Protecting from recovery faults The advantage of designing the recovery interaction in form of wizard is that the operator has only a limited set of options, and it is easy to make sure that the system supports all these options. The only support that we need to add is to enable the operators to undo some of the recovery decisions. Wizard forms allow the user to specify parameters gradually, and to go back to previous forms before submitting the recovery command. Other means to protect from recovery faults are typically application specific.
Recovery interaction style Typically, users do not follow recovery procedures very often. Therefore, we should assume that the recovery screens are new to the users. Also, in emergency, the operator’s mental effort is totally allocated to solving the problem, and nothing is left for learning new screens. This implies that recovery screens should be designed as wizards, providing one option at a time, and a safe default option. If the screen is overloaded with irrelevant data, the user will fail, as he failed in the NYC blackout accident.
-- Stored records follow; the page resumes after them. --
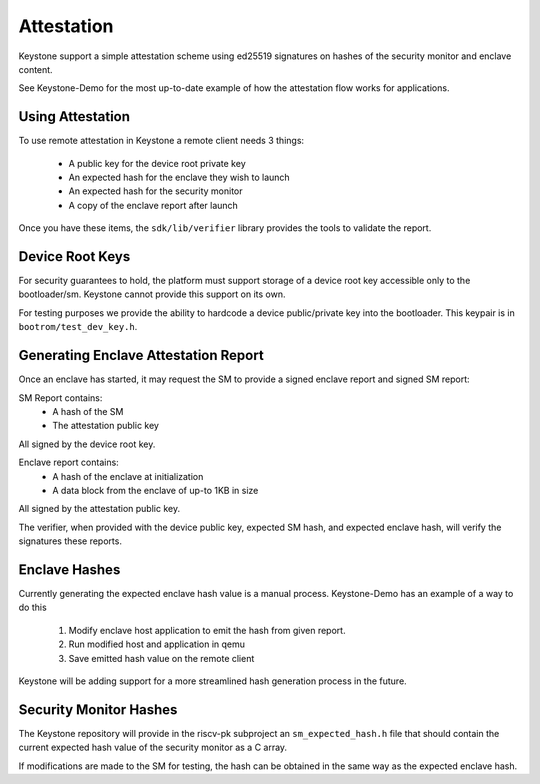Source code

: Attestation
===========

Keystone support a simple attestation scheme using ed25519 signatures
on hashes of the security monitor and enclave content.

See Keystone-Demo for the most up-to-date example of how the
attestation flow works for applications.

Using Attestation
-----------------

To use remote attestation in Keystone a remote client needs 3 things:

 - A public key for the device root private key
 - An expected hash for the enclave they wish to launch
 - An expected hash for the security monitor
 - A copy of the enclave report after launch

Once you have these items, the ``sdk/lib/verifier`` library provides
the tools to validate the report.

Device Root Keys
----------------

For security guarantees to hold, the platform must support storage of
a device root key accessible only to the bootloader/sm. Keystone
cannot provide this support on its own.

For testing purposes we provide the ability to hardcode a device
public/private key into the bootloader. This keypair is in
``bootrom/test_dev_key.h``.


Generating Enclave Attestation Report
-------------------------------------

Once an enclave has started, it may request the SM to provide a signed
enclave report and signed SM report:

SM Report contains:
 - A hash of the SM
 - The attestation public key

All signed by the device root key.

Enclave report contains:
 - A hash of the enclave at initialization
 - A data block from the enclave of up-to 1KB in size

All signed by the attestation public key.

The verifier, when provided with the device public key, expected SM
hash, and expected enclave hash, will verify the signatures these
reports.


Enclave Hashes
--------------

Currently generating the expected enclave hash value is a manual
process. Keystone-Demo has an example of a way to do this

 #. Modify enclave host application to emit the hash from given report.
 #. Run modified host and application in qemu
 #. Save emitted hash value on the remote client

Keystone will be adding support for a more streamlined hash generation
process in the future.


Security Monitor Hashes
-----------------------

The Keystone repository will provide in the riscv-pk subproject an
``sm_expected_hash.h`` file that should contain the current expected
hash value of the security monitor as a C array.

If modifications are made to the SM for testing, the hash can be
obtained in the same way as the expected enclave hash.
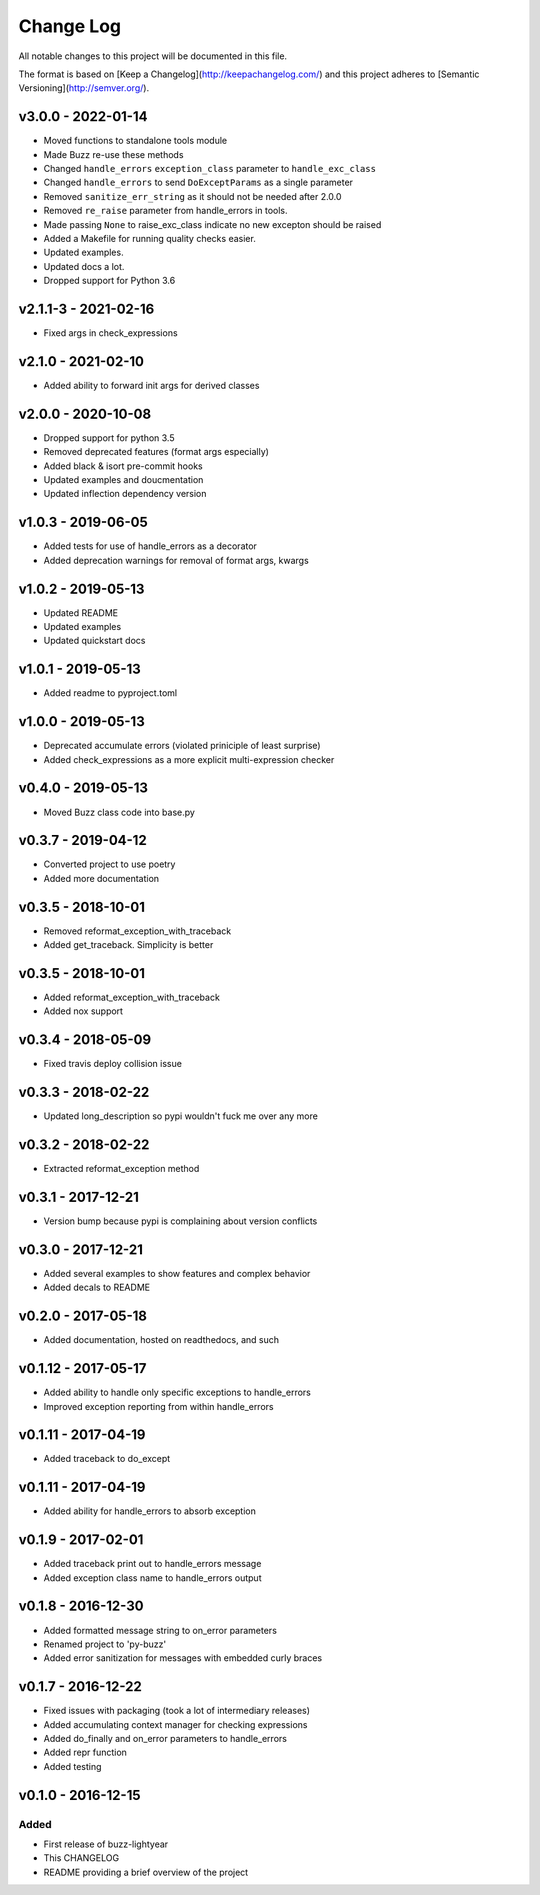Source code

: ************
 Change Log
************

All notable changes to this project will be documented in this file.

The format is based on [Keep a Changelog](http://keepachangelog.com/)
and this project adheres to [Semantic Versioning](http://semver.org/).

v3.0.0 - 2022-01-14
-------------------
* Moved functions to standalone tools module
* Made Buzz re-use these methods
* Changed ``handle_errors`` ``exception_class`` parameter to ``handle_exc_class``
* Changed ``handle_errors`` to send ``DoExceptParams`` as a single parameter
* Removed ``sanitize_err_string`` as it should not be needed after 2.0.0
* Removed ``re_raise`` parameter from handle_errors in tools.
* Made passing ``None`` to raise_exc_class indicate no new excepton should be raised
* Added a Makefile for running quality checks easier.
* Updated examples.
* Updated docs a lot.
* Dropped support for Python 3.6


v2.1.1-3 - 2021-02-16
---------------------
- Fixed args in check_expressions

v2.1.0 - 2021-02-10
-------------------
- Added ability to forward init args for derived classes

v2.0.0 - 2020-10-08
-------------------
- Dropped support for python 3.5
- Removed deprecated features (format args especially)
- Added black & isort pre-commit hooks
- Updated examples and doucmentation
- Updated inflection dependency version

v1.0.3 - 2019-06-05
-------------------
- Added tests for use of handle_errors as a decorator
- Added deprecation warnings for removal of format args, kwargs

v1.0.2 - 2019-05-13
-------------------
- Updated README
- Updated examples
- Updated quickstart docs

v1.0.1 - 2019-05-13
-------------------
- Added readme to pyproject.toml

v1.0.0 - 2019-05-13
-------------------
- Deprecated accumulate errors (violated priniciple of least surprise)
- Added check_expressions as a more explicit multi-expression checker

v0.4.0 - 2019-05-13
-------------------
- Moved Buzz class code into base.py

v0.3.7 - 2019-04-12
-------------------
- Converted project to use poetry
- Added more documentation

v0.3.5 - 2018-10-01
-------------------
- Removed reformat_exception_with_traceback
- Added get_traceback. Simplicity is better

v0.3.5 - 2018-10-01
-------------------
- Added reformat_exception_with_traceback
- Added nox support

v0.3.4 - 2018-05-09
-------------------
- Fixed travis deploy collision issue

v0.3.3 - 2018-02-22
-------------------
- Updated long_description so pypi wouldn't fuck me over any more

v0.3.2 - 2018-02-22
-------------------
- Extracted reformat_exception method

v0.3.1 - 2017-12-21
-------------------
- Version bump because pypi is complaining about version conflicts

v0.3.0 - 2017-12-21
-------------------
- Added several examples to show features and complex behavior
- Added decals to README

v0.2.0 - 2017-05-18
-------------------
- Added documentation, hosted on readthedocs, and such

v0.1.12 - 2017-05-17
--------------------
- Added ability to handle only specific exceptions to handle_errors
- Improved exception reporting from within handle_errors

v0.1.11 - 2017-04-19
--------------------
- Added traceback to do_except

v0.1.11 - 2017-04-19
--------------------
- Added ability for handle_errors to absorb exception

v0.1.9 - 2017-02-01
-------------------
- Added traceback print out to handle_errors message
- Added exception class name to handle_errors output

v0.1.8 - 2016-12-30
-------------------
- Added formatted message string to on_error parameters
- Renamed project to 'py-buzz'
- Added error sanitization for messages with embedded curly braces

v0.1.7 - 2016-12-22
-------------------
- Fixed issues with packaging (took a lot of intermediary releases)
- Added accumulating context manager for checking expressions
- Added do_finally and on_error parameters to handle_errors
- Added repr function
- Added testing

v0.1.0 - 2016-12-15
-------------------

Added
.....
- First release of buzz-lightyear
- This CHANGELOG
- README providing a brief overview of the project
Preventing decision errors

Suppose that the user chose an option that we consider as unsafe. Typically, we require the user’s confirmation, by prompting “Are you sure? Y/N”. But then, how should the user respond to this question? If the action was unintentional, the user may choose the N option, but what if the user intended to chose the risky option? The users may rarely understand the risks of confirming the risky option, unless we inform them all the details about this option: Why is my confirmation required? What does the option Y mean? What does the option N mean? How will the system respond in case I confirm my command? Is it safe? Can I regret later? Can I give up this option and still accomplish my task? Can I try before deciding, and see the possible outcome?

We need to provide all these details in order that the user feels safe confirming the command. Also, in case automatic recovery, the system should provide clear indication of why and how the system recovers and the target, stable state.